Kunene and the King explores where South Africa is now, 25 years after the end of the apartheid regime. We follow two men, one black and one white, who, due to apartheid and its legacy, have lived very different experiences of the same country. Here, amongst Cape Town’s luxury sea-view villas, its hipster coffee shops and its corrugated tin shacks, it is clear that South Africans are still living very different lives right alongside each other. John Kani’s play forms part of an ongoing national conversation and reflection around reconciliation. How might these two characters, these differing experiences and this country come to truly see each other?

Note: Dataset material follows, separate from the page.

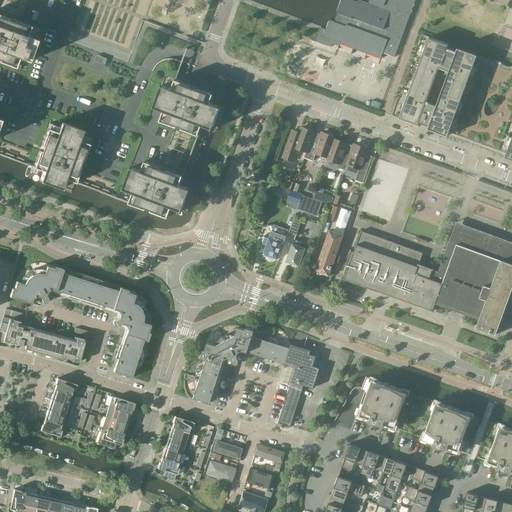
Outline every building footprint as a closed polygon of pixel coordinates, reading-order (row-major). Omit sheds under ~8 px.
[(319,31),(315,41),(331,47),(332,43),(338,46),(340,41),(340,42),(342,42),(346,44),(353,46),(354,47),(367,51),(367,52),(369,52),(380,56),(380,58),(382,52),(394,57),(415,0),(368,0),(369,0),(368,3),(358,0),(356,0),(356,2),(351,0),(340,0),(336,12),(338,13),(334,22),(329,20),(326,28),(326,29),(320,27),(319,31)] [(0,61),(17,68),(19,69),(23,59),(28,61),(36,39),(31,37),(35,27),(0,14),(0,61)] [(403,110),(400,118),(419,125),(420,121),(430,125),(429,128),(511,158),(511,67),(458,48),(457,51),(447,47),(448,44),(429,37),(426,46),(428,47),(426,53),(424,53),(418,67),(420,69),(417,74),(415,74),(413,81),(414,82),(412,88),(410,88),(405,103),(407,103),(405,110),(403,110)] [(159,120),(197,135),(198,135),(202,125),(212,129),(220,107),(210,103),(213,93),(176,79),(175,78),(171,89),(161,85),(153,107),(163,111),(159,120)] [(73,182),(74,183),(91,138),(81,135),(83,130),(61,122),(59,127),(49,123),(33,167),(34,167),(43,170),(39,180),(61,188),(65,178),(74,182),(73,182)] [(297,148),(306,151),(307,152),(313,135),(314,131),(302,126),(300,132),(293,130),(283,157),(293,161),(297,148)] [(327,159),(334,138),(335,136),(322,132),(320,137),(313,135),(307,152),(306,151),(304,157),(313,160),(316,153),(327,157),(326,159),(327,159)] [(352,151),(344,148),(346,143),(334,138),(327,159),(338,163),(337,167),(346,170),(348,164),(347,164),(352,151)] [(355,143),(352,151),(347,164),(348,164),(346,170),(357,174),(355,180),(363,182),(372,156),(365,154),(367,148),(355,143)] [(408,170),(380,159),(361,211),(390,221),(408,170)] [(145,161),(144,162),(141,171),(131,167),(119,199),(129,202),(129,203),(130,203),(131,203),(168,217),(172,207),(182,210),(190,189),(180,185),(183,175),(145,161)] [(295,183),(293,190),(300,193),(302,185),(295,183)] [(317,187),(313,197),(320,200),(324,189),(317,187)] [(301,200),(302,195),(290,190),(287,199),(299,204),(301,200)] [(299,204),(298,209),(316,215),(321,201),(302,195),(301,200),(299,204)] [(343,197),(337,195),(334,202),(340,204),(343,197)] [(333,221),(338,207),(331,204),(326,218),(333,221)] [(341,208),(333,232),(343,235),(351,211),(341,208)] [(435,303),(444,306),(479,319),(476,328),(495,335),(511,289),(511,227),(504,224),(461,209),(439,272),(431,269),(432,269),(434,270),(434,269),(419,263),(423,253),(361,230),(354,251),(352,250),(352,249),(351,249),(346,264),(347,264),(347,263),(349,264),(344,278),(433,311),(435,303)] [(296,234),(301,220),(293,217),(288,231),(296,234)] [(277,258),(283,241),(285,242),(288,232),(286,231),(287,230),(274,225),(272,231),(270,237),(269,237),(269,239),(265,238),(263,243),(267,244),(264,254),(277,258)] [(329,231),(315,271),(316,271),(316,272),(316,273),(317,273),(318,274),(319,274),(320,275),(321,275),(321,274),(322,274),(323,274),(329,276),(343,235),(333,232),(329,231)] [(293,244),(292,244),(286,261),(299,266),(305,248),(300,246),(302,242),(294,239),(293,244)] [(12,288),(9,296),(30,303),(31,303),(33,298),(36,296),(40,297),(42,301),(48,298),(46,295),(47,291),(51,289),(118,310),(120,314),(118,318),(115,320),(117,325),(121,324),(125,325),(127,328),(113,372),(131,378),(144,340),(147,341),(150,332),(148,332),(150,324),(143,322),(143,316),(142,310),(138,305),(132,302),(135,294),(127,292),(128,290),(119,287),(118,290),(62,272),(63,269),(55,266),(54,268),(47,265),(44,273),(38,273),(32,274),(27,278),(24,283),(16,281),(14,288),(12,288)] [(10,316),(26,320),(27,314),(12,310),(10,316)] [(3,317),(0,327),(0,331),(5,333),(3,341),(17,345),(17,344),(22,345),(22,344),(25,345),(24,349),(65,360),(66,358),(79,362),(84,345),(90,346),(91,341),(74,336),(73,341),(19,326),(20,321),(3,317)] [(254,330),(253,330),(246,328),(245,329),(237,327),(235,335),(215,345),(207,342),(205,350),(203,349),(197,356),(206,360),(194,398),(210,403),(224,359),(227,358),(231,359),(233,363),(239,360),(237,356),(238,352),(242,350),(284,364),(289,348),(252,336),(254,330)] [(94,333),(75,328),(73,333),(92,338),(94,333)] [(310,350),(291,344),(289,348),(284,364),(289,365),(293,366),(293,367),(288,383),(290,384),(278,423),(290,427),(304,385),(313,388),(319,368),(313,366),(316,356),(309,354),(310,350)] [(289,365),(283,382),(288,383),(293,367),(293,366),(289,365)] [(56,384),(54,389),(76,396),(77,391),(75,390),(77,384),(57,378),(55,384),(56,384)] [(365,413),(364,416),(364,417),(370,419),(368,424),(378,428),(379,424),(383,426),(383,424),(389,426),(390,425),(391,423),(396,424),(397,422),(399,415),(405,400),(404,400),(407,394),(401,392),(402,390),(402,389),(397,387),(397,388),(383,383),(383,382),(378,380),(377,381),(377,383),(371,381),(369,387),(364,400),(361,409),(360,412),(365,413)] [(54,389),(51,399),(72,406),(76,396),(54,389)] [(112,396),(109,406),(130,413),(132,409),(134,403),(112,396)] [(69,416),(72,406),(51,399),(48,409),(69,416)] [(461,445),(463,439),(469,423),(468,423),(470,417),(465,415),(466,413),(466,412),(461,410),(460,411),(447,406),(447,405),(441,404),(441,406),(435,404),(433,410),(425,432),(424,435),(429,437),(428,439),(428,440),(434,442),(432,447),(442,451),(443,448),(446,449),(447,447),(453,449),(454,448),(454,446),(459,448),(460,445),(461,445)] [(127,423),(130,413),(109,406),(106,417),(127,423)] [(48,409),(44,420),(66,426),(69,416),(48,409)] [(173,422),(171,427),(193,434),(194,429),(192,428),(194,422),(174,416),(172,422),(173,422)] [(106,417),(102,427),(124,434),(127,423),(106,417)] [(42,424),(40,430),(60,436),(62,430),(64,431),(66,426),(44,420),(43,424),(42,424)] [(122,438),(124,434),(102,427),(97,443),(114,449),(116,443),(121,445),(123,438),(122,438)] [(193,434),(171,427),(168,437),(189,444),(193,434)] [(505,430),(499,427),(497,433),(495,437),(489,455),(488,458),(493,460),(492,462),(492,463),(498,465),(496,470),(506,474),(507,471),(510,472),(511,470),(511,429),(505,427),(505,428),(505,430)] [(165,447),(181,453),(185,443),(189,444),(168,437),(165,447)] [(215,438),(211,450),(239,458),(242,447),(215,438)] [(254,454),(281,463),(285,450),(258,442),(254,454)] [(350,443),(341,467),(352,471),(355,461),(364,464),(368,451),(358,448),(359,447),(350,443)] [(165,447),(161,457),(178,463),(181,453),(165,447)] [(369,450),(368,451),(364,464),(360,474),(370,477),(374,468),(383,471),(387,458),(377,455),(378,454),(369,450)] [(178,463),(161,457),(160,462),(159,461),(157,468),(165,470),(163,476),(174,480),(176,474),(177,474),(179,468),(176,467),(178,463)] [(236,467),(209,458),(204,473),(231,482),(236,467)] [(387,458),(383,471),(392,474),(388,484),(398,488),(407,464),(398,461),(398,462),(387,458)] [(245,481),(271,489),(276,474),(250,466),(245,481)] [(436,485),(439,476),(416,467),(412,478),(421,481),(418,490),(431,494),(435,484),(436,485)] [(335,485),(336,485),(332,495),(345,500),(349,491),(358,494),(361,484),(338,476),(335,485)] [(424,511),(428,503),(429,504),(432,495),(431,494),(418,490),(409,486),(405,496),(415,500),(411,509),(420,511),(424,511)] [(14,489),(9,509),(15,510),(14,511),(19,511),(25,492),(20,491),(20,490),(14,489)] [(258,511),(259,511),(263,511),(264,511),(269,498),(243,489),(238,504),(251,508),(250,511),(258,511)] [(19,511),(32,511),(37,494),(25,492),(19,511)] [(486,498),(476,495),(476,494),(467,492),(461,511),(472,511),(474,509),(483,511),(486,498)] [(32,511),(45,511),(49,497),(37,494),(32,511)] [(329,505),(328,505),(324,511),(350,511),(342,509),(345,500),(332,495),(329,505)] [(49,497),(45,511),(58,511),(61,500),(49,497)] [(503,511),(506,503),(495,500),(496,499),(486,497),(486,498),(483,511),(482,511),(503,511)] [(58,511),(71,511),(74,503),(61,500),(58,511)] [(84,511),(86,506),(74,503),(71,511),(84,511)] [(511,511),(511,504),(506,503),(503,511),(511,511)]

Theatre has been a vital space to carry out this conversation and our writer (and actor), John Kani, has been a huge voice in South African theatre, creating shows including The Island and Sizwe Banzi is Dead alongside Athol Fugard and Winston Ntshona. His activism and theatre work led to an arrest, time in custody and an assassination attempt. Under apartheid, making political theatre was an act of extreme bravery.
On Friday we all went to the Baxter Theatre to see Woza Albert!, with the same cast as the original production 40 years ago. Woza Albert! skewers the absurdities of apartheid, using slapstick and satire to imagine the second coming of Christ in apartheid-era South Africa. In its last moments, as dead black South African heroes are raised, Lazarus-like, from the dead, murmurs and cheers moved through the audience. In 2019, this was incredibly moving. How extraordinary and how dangerous, then, this must have felt for an audience under apartheid.
We’ll be spending the next few weeks rehearsing in Cape Town, exploring South Africa both now and under apartheid and thinking about how theatre can create a space for national conversations. Hopefully these blogs will give a little glimpse into our time here, our hosts at the Fugard Theatre and an insight into the making of Kunene and the King!